Activity
The answer must consist of the records below, repeated exactly.
· · · ·
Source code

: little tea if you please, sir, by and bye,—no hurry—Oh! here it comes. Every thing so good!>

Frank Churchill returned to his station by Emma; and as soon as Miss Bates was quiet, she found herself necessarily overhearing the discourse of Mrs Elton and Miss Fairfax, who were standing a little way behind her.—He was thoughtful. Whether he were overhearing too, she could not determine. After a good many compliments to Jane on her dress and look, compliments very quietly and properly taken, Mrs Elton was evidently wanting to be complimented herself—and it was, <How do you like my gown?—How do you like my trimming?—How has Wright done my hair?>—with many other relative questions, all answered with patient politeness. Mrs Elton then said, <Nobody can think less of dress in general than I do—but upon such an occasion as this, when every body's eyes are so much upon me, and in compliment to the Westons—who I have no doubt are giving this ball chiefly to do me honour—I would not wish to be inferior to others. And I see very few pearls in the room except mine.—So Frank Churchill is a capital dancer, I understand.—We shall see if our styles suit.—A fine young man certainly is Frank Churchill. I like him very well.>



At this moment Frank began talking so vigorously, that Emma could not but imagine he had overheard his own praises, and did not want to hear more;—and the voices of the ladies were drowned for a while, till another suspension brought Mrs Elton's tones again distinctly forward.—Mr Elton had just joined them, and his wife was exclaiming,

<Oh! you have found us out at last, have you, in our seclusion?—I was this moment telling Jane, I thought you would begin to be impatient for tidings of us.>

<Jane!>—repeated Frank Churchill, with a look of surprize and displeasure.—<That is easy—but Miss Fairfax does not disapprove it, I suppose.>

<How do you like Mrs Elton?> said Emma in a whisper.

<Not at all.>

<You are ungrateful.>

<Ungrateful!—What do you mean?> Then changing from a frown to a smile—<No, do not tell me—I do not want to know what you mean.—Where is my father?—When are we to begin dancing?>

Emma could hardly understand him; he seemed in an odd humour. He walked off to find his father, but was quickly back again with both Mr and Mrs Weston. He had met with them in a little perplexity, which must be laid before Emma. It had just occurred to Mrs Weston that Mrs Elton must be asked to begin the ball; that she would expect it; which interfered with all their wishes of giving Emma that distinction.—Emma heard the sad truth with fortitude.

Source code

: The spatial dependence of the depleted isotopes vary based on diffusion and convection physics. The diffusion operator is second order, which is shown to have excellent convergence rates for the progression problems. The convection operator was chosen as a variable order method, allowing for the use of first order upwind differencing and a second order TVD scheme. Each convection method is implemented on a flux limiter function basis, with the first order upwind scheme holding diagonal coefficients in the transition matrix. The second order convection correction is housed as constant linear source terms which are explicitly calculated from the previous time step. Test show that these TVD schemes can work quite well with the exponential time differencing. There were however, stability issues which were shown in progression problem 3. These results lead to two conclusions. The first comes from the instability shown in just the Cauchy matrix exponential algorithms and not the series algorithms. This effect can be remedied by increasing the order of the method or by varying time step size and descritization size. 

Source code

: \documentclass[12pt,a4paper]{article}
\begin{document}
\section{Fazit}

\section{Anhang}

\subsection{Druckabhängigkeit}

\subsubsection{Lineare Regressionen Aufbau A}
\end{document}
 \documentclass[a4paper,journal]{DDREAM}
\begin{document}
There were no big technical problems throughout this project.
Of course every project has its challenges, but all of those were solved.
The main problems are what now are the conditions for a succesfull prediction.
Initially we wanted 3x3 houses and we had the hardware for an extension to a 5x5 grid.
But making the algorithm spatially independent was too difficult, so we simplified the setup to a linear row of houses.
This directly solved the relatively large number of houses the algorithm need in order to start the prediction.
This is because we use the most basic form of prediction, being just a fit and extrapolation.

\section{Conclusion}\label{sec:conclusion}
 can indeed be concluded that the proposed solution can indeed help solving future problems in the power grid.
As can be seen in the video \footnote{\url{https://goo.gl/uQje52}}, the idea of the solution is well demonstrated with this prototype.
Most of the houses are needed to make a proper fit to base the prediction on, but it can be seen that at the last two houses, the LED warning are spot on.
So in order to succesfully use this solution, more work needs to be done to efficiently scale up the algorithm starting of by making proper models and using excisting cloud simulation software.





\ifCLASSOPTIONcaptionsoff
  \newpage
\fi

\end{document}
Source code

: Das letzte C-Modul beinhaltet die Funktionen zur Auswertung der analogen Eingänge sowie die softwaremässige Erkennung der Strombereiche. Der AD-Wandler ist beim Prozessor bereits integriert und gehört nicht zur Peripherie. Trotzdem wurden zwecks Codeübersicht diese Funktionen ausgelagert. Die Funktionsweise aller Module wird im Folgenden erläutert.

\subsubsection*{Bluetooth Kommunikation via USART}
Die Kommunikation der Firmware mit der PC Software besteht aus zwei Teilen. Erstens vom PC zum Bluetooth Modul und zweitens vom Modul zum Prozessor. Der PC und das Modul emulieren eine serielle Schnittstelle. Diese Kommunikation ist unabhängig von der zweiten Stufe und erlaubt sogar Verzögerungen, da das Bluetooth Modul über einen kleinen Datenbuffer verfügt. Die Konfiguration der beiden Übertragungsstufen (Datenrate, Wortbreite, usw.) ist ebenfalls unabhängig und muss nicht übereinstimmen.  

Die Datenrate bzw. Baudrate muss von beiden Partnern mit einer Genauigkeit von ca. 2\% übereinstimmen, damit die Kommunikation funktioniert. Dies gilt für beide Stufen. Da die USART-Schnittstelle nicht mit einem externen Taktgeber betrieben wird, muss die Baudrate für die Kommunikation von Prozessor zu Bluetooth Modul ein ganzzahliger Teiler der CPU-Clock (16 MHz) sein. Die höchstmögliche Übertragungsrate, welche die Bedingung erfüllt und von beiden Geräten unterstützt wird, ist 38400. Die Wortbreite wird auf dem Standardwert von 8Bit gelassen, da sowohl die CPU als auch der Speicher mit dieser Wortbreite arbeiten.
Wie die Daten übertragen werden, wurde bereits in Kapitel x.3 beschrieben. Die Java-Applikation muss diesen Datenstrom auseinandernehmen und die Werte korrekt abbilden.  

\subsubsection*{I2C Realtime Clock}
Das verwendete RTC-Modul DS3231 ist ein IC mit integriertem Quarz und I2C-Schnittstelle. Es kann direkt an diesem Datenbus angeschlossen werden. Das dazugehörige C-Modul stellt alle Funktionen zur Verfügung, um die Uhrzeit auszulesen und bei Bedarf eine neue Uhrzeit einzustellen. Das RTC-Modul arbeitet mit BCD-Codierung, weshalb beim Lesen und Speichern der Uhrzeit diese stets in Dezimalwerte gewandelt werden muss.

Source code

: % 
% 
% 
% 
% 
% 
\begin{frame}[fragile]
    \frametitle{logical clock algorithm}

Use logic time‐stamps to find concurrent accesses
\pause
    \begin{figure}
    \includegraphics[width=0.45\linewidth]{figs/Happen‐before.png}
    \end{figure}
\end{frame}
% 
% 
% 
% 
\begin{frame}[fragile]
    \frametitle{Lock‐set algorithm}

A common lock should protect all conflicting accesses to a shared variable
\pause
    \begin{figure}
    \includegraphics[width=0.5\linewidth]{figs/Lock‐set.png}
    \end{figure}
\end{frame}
· · · ·
Answer space
Source code

: little tea if you please, sir, by and bye,—no hurry—Oh! here it comes. Every thing so good!>

Frank Churchill returned to his station by Emma; and as soon as Miss Bates was quiet, she found herself necessarily overhearing the discourse of Mrs Elton and Miss Fairfax, who were standing a little way behind her.—He was thoughtful. Whether he were overhearing too, she could not determine. After a good many compliments to Jane on her dress and look, compliments very quietly and properly taken, Mrs Elton was evidently wanting to be complimented herself—and it was, <How do you like my gown?—How do you like my trimming?—How has Wright done my hair?>—with many other relative questions, all answered with patient politeness. Mrs Elton then said, <Nobody can think less of dress in general than I do—but upon such an occasion as this, when every body's eyes are so much upon me, and in compliment to the Westons—who I have no doubt are giving this ball chiefly to do me honour—I would not wish to be inferior to others. And I see very few pearls in the room except mine.—So Frank Churchill is a capital dancer, I understand.—We shall see if our styles suit.—A fine young man certainly is Frank Churchill. I like him very well.>



At this moment Frank began talking so vigorously, that Emma could not but imagine he had overheard his own praises, and did not want to hear more;—and the voices of the ladies were drowned for a while, till another suspension brought Mrs Elton's tones again distinctly forward.—Mr Elton had just joined them, and his wife was exclaiming,

<Oh! you have found us out at last, have you, in our seclusion?—I was this moment telling Jane, I thought you would begin to be impatient for tidings of us.>

<Jane!>—repeated Frank Churchill, with a look of surprize and displeasure.—<That is easy—but Miss Fairfax does not disapprove it, I suppose.>

<How do you like Mrs Elton?> said Emma in a whisper.

<Not at all.>

<You are ungrateful.>

<Ungrateful!—What do you mean?> Then changing from a frown to a smile—<No, do not tell me—I do not want to know what you mean.—Where is my father?—When are we to begin dancing?>

Emma could hardly understand him; he seemed in an odd humour. He walked off to find his father, but was quickly back again with both Mr and Mrs Weston. He had met with them in a little perplexity, which must be laid before Emma. It had just occurred to Mrs Weston that Mrs Elton must be asked to begin the ball; that she would expect it; which interfered with all their wishes of giving Emma that distinction.—Emma heard the sad truth with fortitude.

Source code

: The spatial dependence of the depleted isotopes vary based on diffusion and convection physics. The diffusion operator is second order, which is shown to have excellent convergence rates for the progression problems. The convection operator was chosen as a variable order method, allowing for the use of first order upwind differencing and a second order TVD scheme. Each convection method is implemented on a flux limiter function basis, with the first order upwind scheme holding diagonal coefficients in the transition matrix. The second order convection correction is housed as constant linear source terms which are explicitly calculated from the previous time step. Test show that these TVD schemes can work quite well with the exponential time differencing. There were however, stability issues which were shown in progression problem 3. These results lead to two conclusions. The first comes from the instability shown in just the Cauchy matrix exponential algorithms and not the series algorithms. This effect can be remedied by increasing the order of the method or by varying time step size and descritization size. 

Source code

: \documentclass[12pt,a4paper]{article}
\begin{document}
\section{Fazit}

\section{Anhang}

\subsection{Druckabhängigkeit}

\subsubsection{Lineare Regressionen Aufbau A}
\end{document}
 \documentclass[a4paper,journal]{DDREAM}
\begin{document}
There were no big technical problems throughout this project.
Of course every project has its challenges, but all of those were solved.
The main problems are what now are the conditions for a succesfull prediction.
Initially we wanted 3x3 houses and we had the hardware for an extension to a 5x5 grid.
But making the algorithm spatially independent was too difficult, so we simplified the setup to a linear row of houses.
This directly solved the relatively large number of houses the algorithm need in order to start the prediction.
This is because we use the most basic form of prediction, being just a fit and extrapolation.

\section{Conclusion}\label{sec:conclusion}
 can indeed be concluded that the proposed solution can indeed help solving future problems in the power grid.
As can be seen in the video \footnote{\url{https://goo.gl/uQje52}}, the idea of the solution is well demonstrated with this prototype.
Most of the houses are needed to make a proper fit to base the prediction on, but it can be seen that at the last two houses, the LED warning are spot on.
So in order to succesfully use this solution, more work needs to be done to efficiently scale up the algorithm starting of by making proper models and using excisting cloud simulation software.





\ifCLASSOPTIONcaptionsoff
  \newpage
\fi

\end{document}
Source code

: Das letzte C-Modul beinhaltet die Funktionen zur Auswertung der analogen Eingänge sowie die softwaremässige Erkennung der Strombereiche. Der AD-Wandler ist beim Prozessor bereits integriert und gehört nicht zur Peripherie. Trotzdem wurden zwecks Codeübersicht diese Funktionen ausgelagert. Die Funktionsweise aller Module wird im Folgenden erläutert.

\subsubsection*{Bluetooth Kommunikation via USART}
Die Kommunikation der Firmware mit der PC Software besteht aus zwei Teilen. Erstens vom PC zum Bluetooth Modul und zweitens vom Modul zum Prozessor. Der PC und das Modul emulieren eine serielle Schnittstelle. Diese Kommunikation ist unabhängig von der zweiten Stufe und erlaubt sogar Verzögerungen, da das Bluetooth Modul über einen kleinen Datenbuffer verfügt. Die Konfiguration der beiden Übertragungsstufen (Datenrate, Wortbreite, usw.) ist ebenfalls unabhängig und muss nicht übereinstimmen.  

Die Datenrate bzw. Baudrate muss von beiden Partnern mit einer Genauigkeit von ca. 2\% übereinstimmen, damit die Kommunikation funktioniert. Dies gilt für beide Stufen. Da die USART-Schnittstelle nicht mit einem externen Taktgeber betrieben wird, muss die Baudrate für die Kommunikation von Prozessor zu Bluetooth Modul ein ganzzahliger Teiler der CPU-Clock (16 MHz) sein. Die höchstmögliche Übertragungsrate, welche die Bedingung erfüllt und von beiden Geräten unterstützt wird, ist 38400. Die Wortbreite wird auf dem Standardwert von 8Bit gelassen, da sowohl die CPU als auch der Speicher mit dieser Wortbreite arbeiten.
Wie die Daten übertragen werden, wurde bereits in Kapitel x.3 beschrieben. Die Java-Applikation muss diesen Datenstrom auseinandernehmen und die Werte korrekt abbilden.  

\subsubsection*{I2C Realtime Clock}
Das verwendete RTC-Modul DS3231 ist ein IC mit integriertem Quarz und I2C-Schnittstelle. Es kann direkt an diesem Datenbus angeschlossen werden. Das dazugehörige C-Modul stellt alle Funktionen zur Verfügung, um die Uhrzeit auszulesen und bei Bedarf eine neue Uhrzeit einzustellen. Das RTC-Modul arbeitet mit BCD-Codierung, weshalb beim Lesen und Speichern der Uhrzeit diese stets in Dezimalwerte gewandelt werden muss.

Source code

: % 
% 
% 
% 
% 
% 
\begin{frame}[fragile]
    \frametitle{logical clock algorithm}

Use logic time‐stamps to find concurrent accesses
\pause
    \begin{figure}
    \includegraphics[width=0.45\linewidth]{figs/Happen‐before.png}
    \end{figure}
\end{frame}
% 
% 
% 
% 
\begin{frame}[fragile]
    \frametitle{Lock‐set algorithm}

A common lock should protect all conflicting accesses to a shared variable
\pause
    \begin{figure}
    \includegraphics[width=0.5\linewidth]{figs/Lock‐set.png}
    \end{figure}
\end{frame}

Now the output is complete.